Hardware project source files:
§

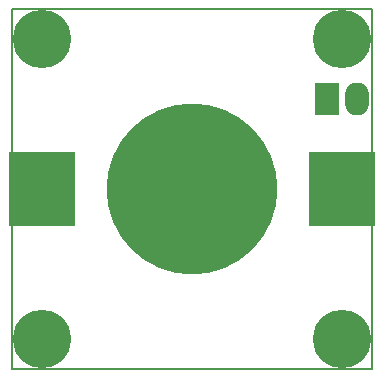
<source format=gts>
G04 (created by PCBNEW (2013-mar-13)-testing) date Sunday 21 April 2013 10:40:16 PM IST*
%MOIN*%
G04 Gerber Fmt 3.4, Leading zero omitted, Abs format*
%FSLAX34Y34*%
G01*
G70*
G90*
G04 APERTURE LIST*
%ADD10C,0.003*%
%ADD11C,0.005*%
%ADD12C,0.195*%
%ADD13R,0.08X0.11*%
%ADD14O,0.08X0.11*%
%ADD15R,0.22X0.245*%
%ADD16C,0.57*%
G04 APERTURE END LIST*
G54D10*
G54D11*
X10000Y-22000D02*
X10000Y-10000D01*
X22000Y-22000D02*
X10000Y-22000D01*
X22000Y-10000D02*
X22000Y-22000D01*
X10000Y-10000D02*
X22000Y-10000D01*
G54D12*
X21000Y-11000D03*
X11000Y-11000D03*
X11000Y-21000D03*
X21000Y-21000D03*
G54D13*
X20500Y-13000D03*
G54D14*
X21500Y-13000D03*
G54D15*
X21000Y-16000D03*
X11000Y-16000D03*
G54D16*
X16000Y-16000D03*
M02*

</source>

§

> _INSTRUCTIONS FOR THE TASK_
Read the entries and pick out all lines that include the word "format".

> _RESPONSE BELOW_
<source format=gts>
G04 Gerber Fmt 3.4, Leading zero omitted, Abs format*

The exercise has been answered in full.